-- Start of READING PASSAGE --

United States District Court, Eastern District of Washington

January 28, 2015

COMMUNITY ASSOCIATION FOR RESTORATION OF THE ENVIRONMENT, INC, a Washington Non-Profit Corporation; and CENTER FOR FOOD SAFETY, INC., a Washington, D.C. Non-Profit Corporation, Plaintiffs,
COW PALACE, LLC, a Washington Limited Liability Company, et al., Defendants.


THOMAS O. RICE United States District Judge

BEFORE THE COURT are Defendant Cow Palace, LLC’s Motion for Certification for Interlocutory Appeal of Order Re: Cross Motions for Summary Judgment and Motion to Stay Proceedings Pending Interlocutory Appeal (ECF No. 322) and Motion to Expedite (ECF No. 323). These matters were submitted for consideration without oral argument. The Court has reviewed the briefing and the record and files herein, and is fully informed.


On January 14, 2015, this Court issued its Order Re: Cross Motions for Summary Judgment (“Order”). ECF No. 320. In its Order, this Court found, inter alia, no genuine issue of material fact that Defendants’ application, storage, and management of manure at Cow Palace Dairy violated RCRA’s substantial and imminent endangerment and open dumping provisions. Id. at 109. Trial regarding several other issues of liability and remedies is currently set to begin March 23, 2015, for this matter. Multiple other dairies face proceedings before this Court involving the same or similar issues. See CARE v. George & Margaret LLC, No. 13-cv-3017-TOR; CARE v. Henry Bosma Dairy; No. 13-cv-3019.

-- End of READING PASSAGE --
-- Start of RAW DATA --

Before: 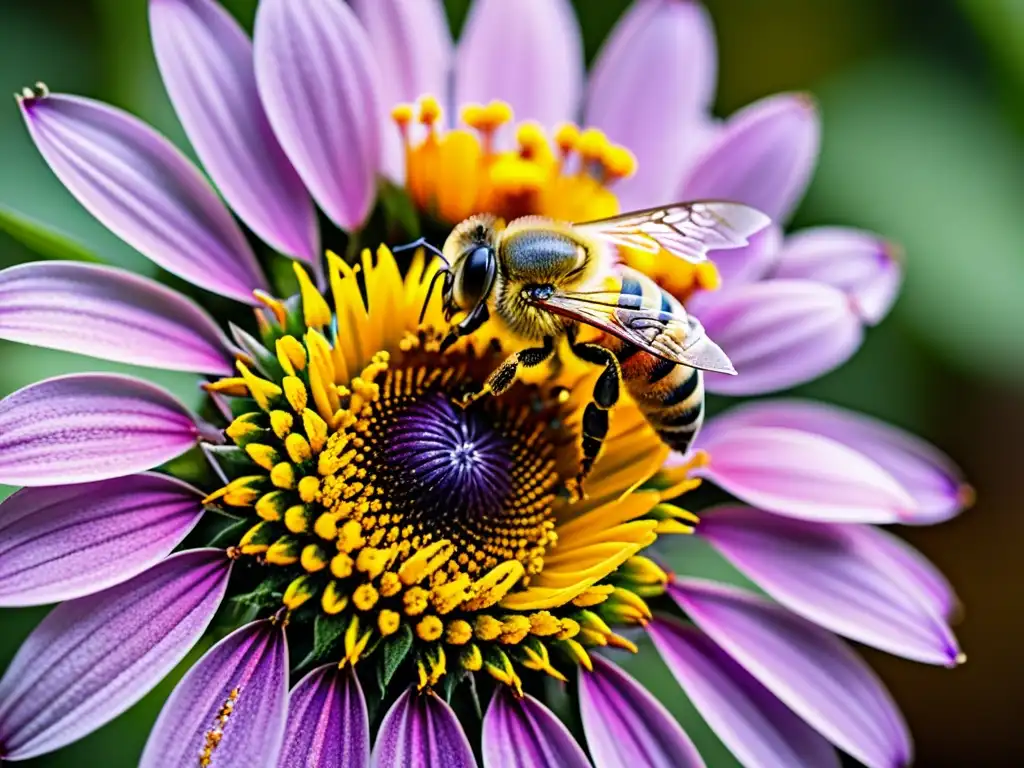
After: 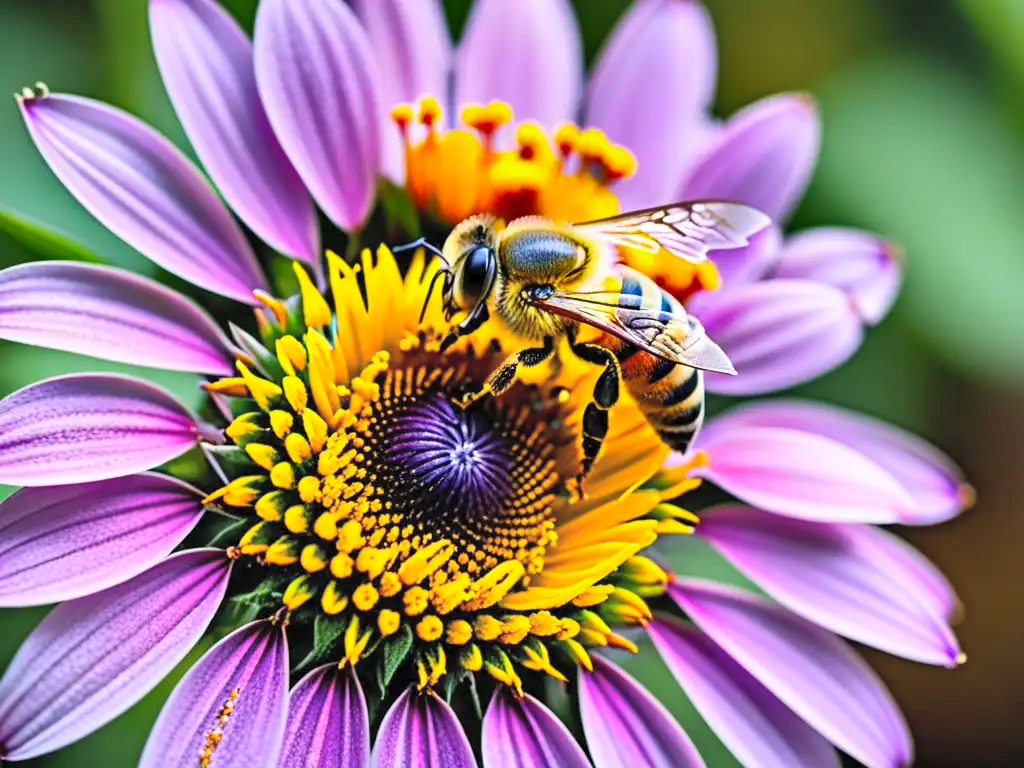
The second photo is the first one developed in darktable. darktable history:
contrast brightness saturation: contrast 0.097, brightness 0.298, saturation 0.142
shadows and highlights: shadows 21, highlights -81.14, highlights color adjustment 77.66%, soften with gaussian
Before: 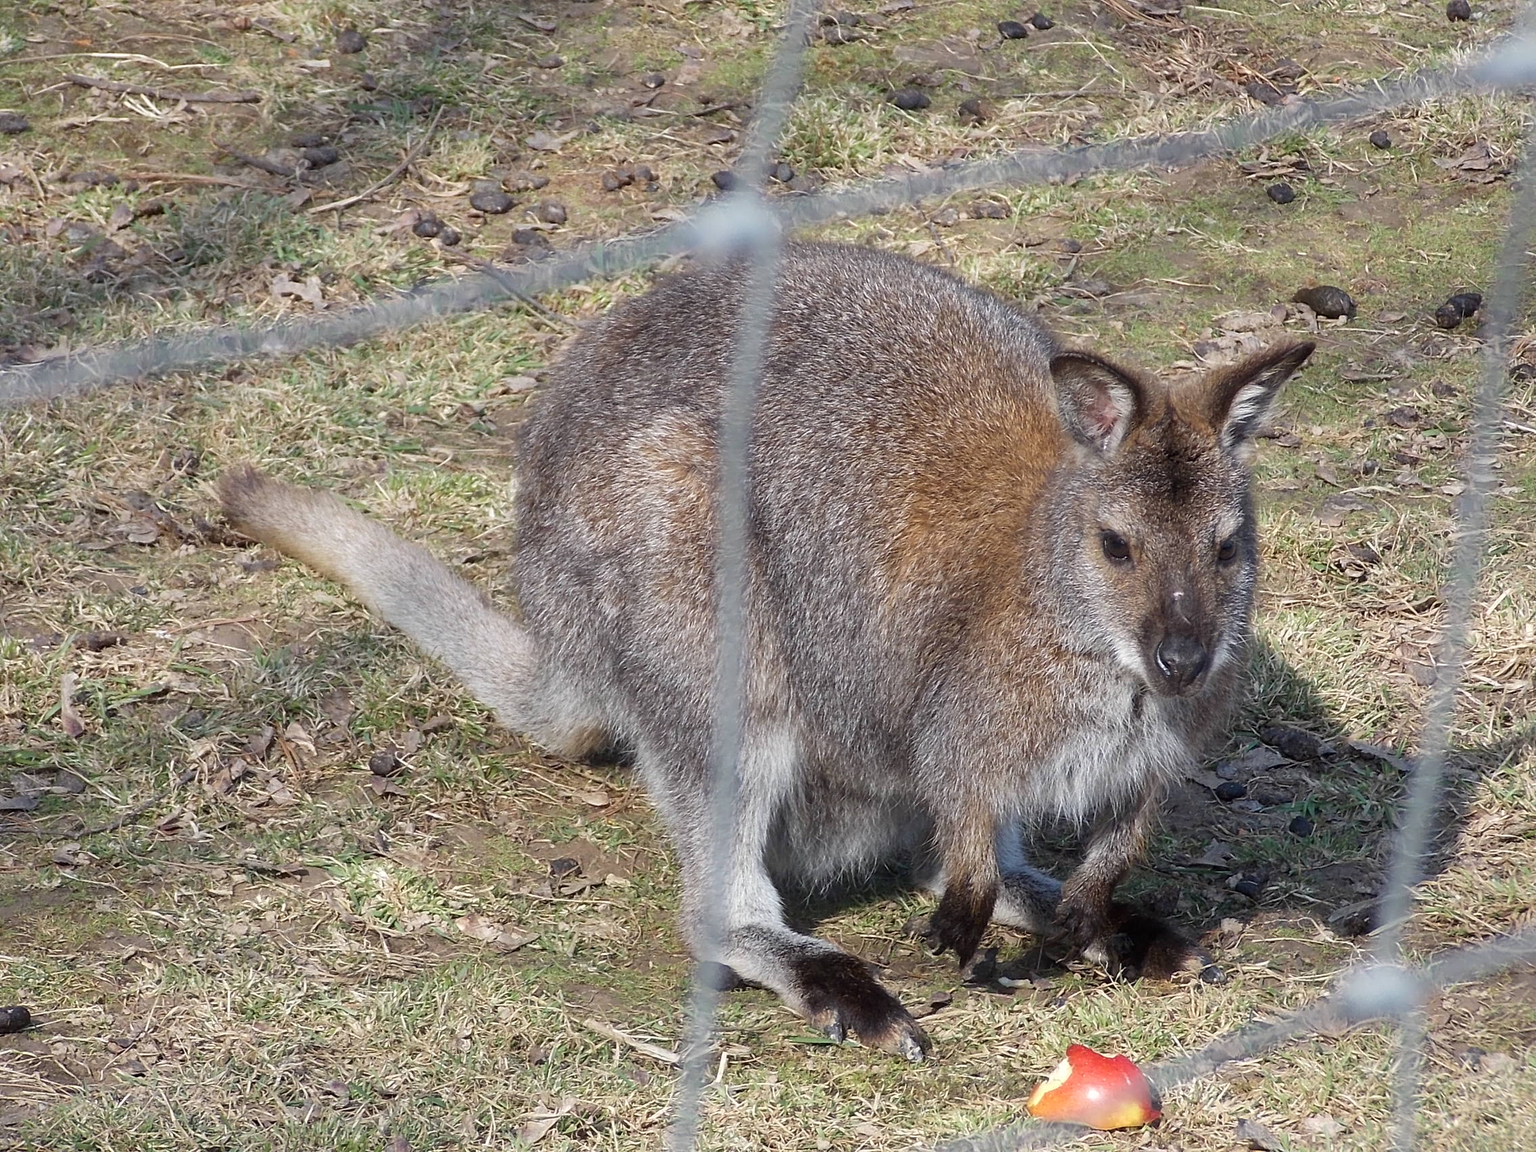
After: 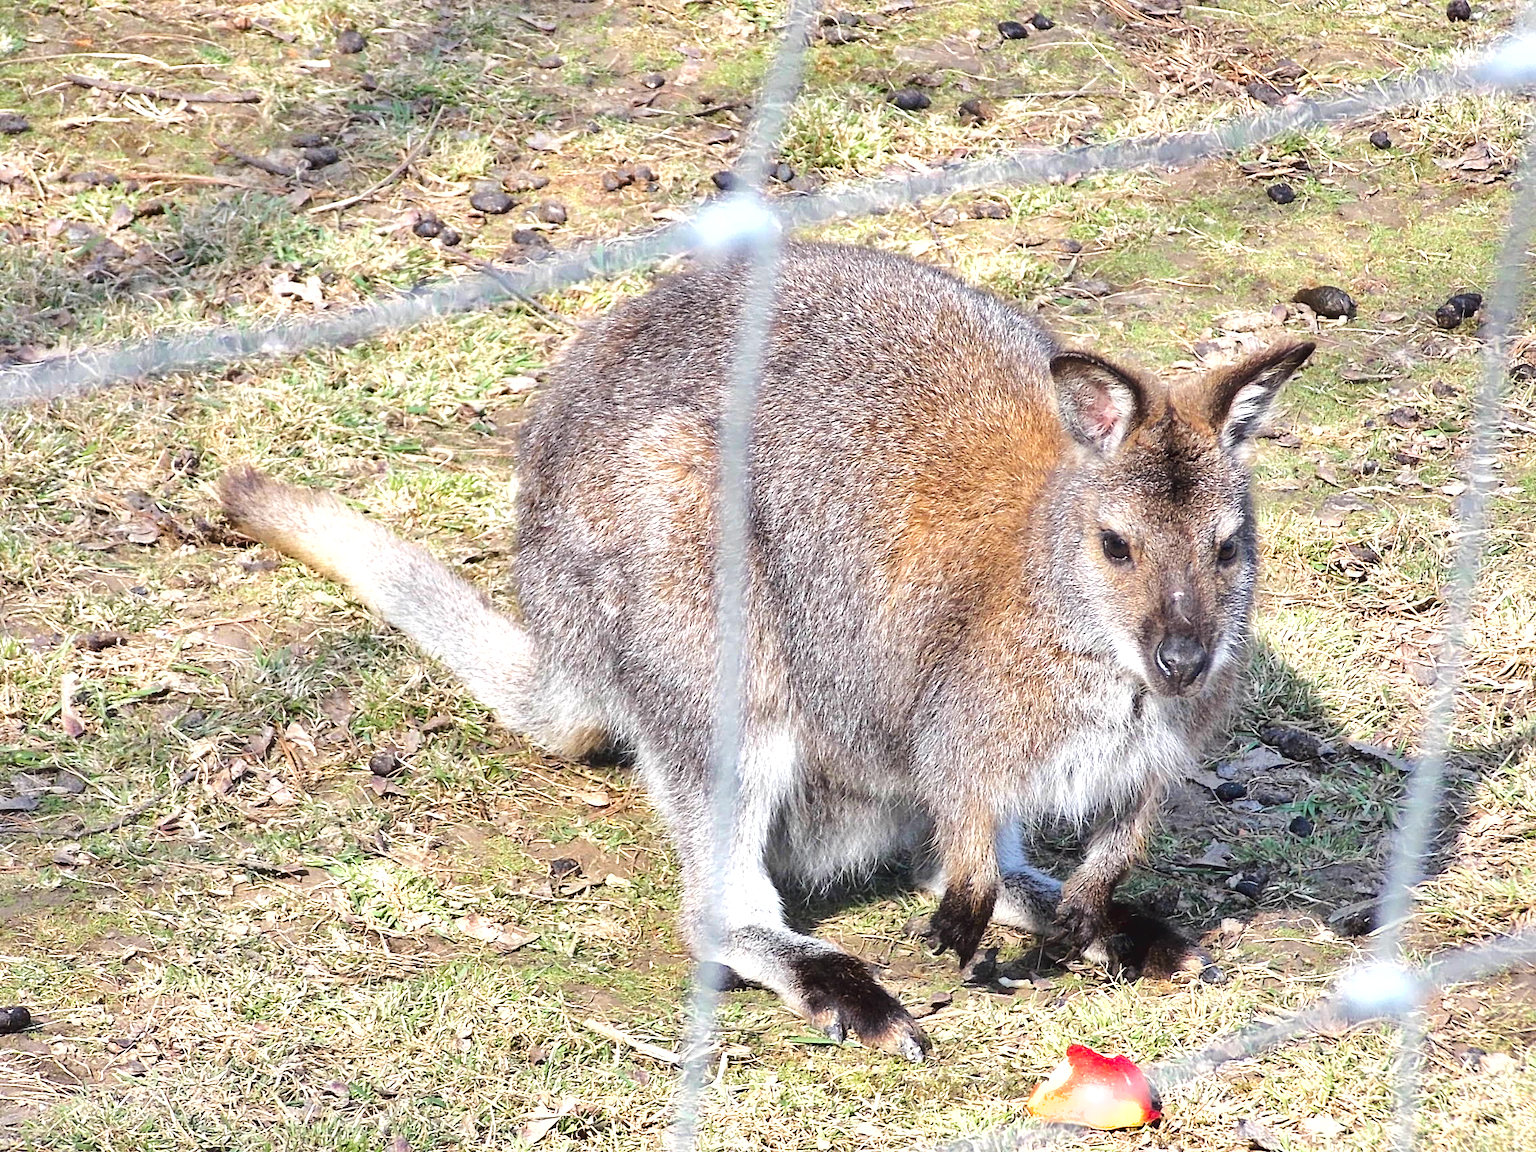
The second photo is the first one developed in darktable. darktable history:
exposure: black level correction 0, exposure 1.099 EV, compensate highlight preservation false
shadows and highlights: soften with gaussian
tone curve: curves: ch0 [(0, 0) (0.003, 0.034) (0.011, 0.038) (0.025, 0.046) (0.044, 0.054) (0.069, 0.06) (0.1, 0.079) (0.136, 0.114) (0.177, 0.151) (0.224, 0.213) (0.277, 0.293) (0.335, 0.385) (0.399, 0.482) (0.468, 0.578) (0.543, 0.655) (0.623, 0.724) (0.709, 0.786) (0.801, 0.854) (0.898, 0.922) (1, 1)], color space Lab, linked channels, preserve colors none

-- End of RAW DATA --

▸ REQUIRED TASKS:
A – List every date that appears in the court order.
B – Print all the lines of the photo-edit rows word for word, leaving the pictures out.
The rows have no connection to the court order.

▸ OUTPUTS IN ORDER:
A – January 28, 2015; January 14, 2015; March 23, 2015

B –
Before: 
After: 
The second photo is the first one developed in darktable. darktable history:
contrast brightness saturation: contrast 0.097, brightness 0.298, saturation 0.142
shadows and highlights: shadows 21, highlights -81.14, highlights color adjustment 77.66%, soften with gaussian
Before: 
After: 
The second photo is the first one developed in darktable. darktable history:
exposure: black level correction 0, exposure 1.099 EV, compensate highlight preservation false
shadows and highlights: soften with gaussian
tone curve: curves: ch0 [(0, 0) (0.003, 0.034) (0.011, 0.038) (0.025, 0.046) (0.044, 0.054) (0.069, 0.06) (0.1, 0.079) (0.136, 0.114) (0.177, 0.151) (0.224, 0.213) (0.277, 0.293) (0.335, 0.385) (0.399, 0.482) (0.468, 0.578) (0.543, 0.655) (0.623, 0.724) (0.709, 0.786) (0.801, 0.854) (0.898, 0.922) (1, 1)], color space Lab, linked channels, preserve colors none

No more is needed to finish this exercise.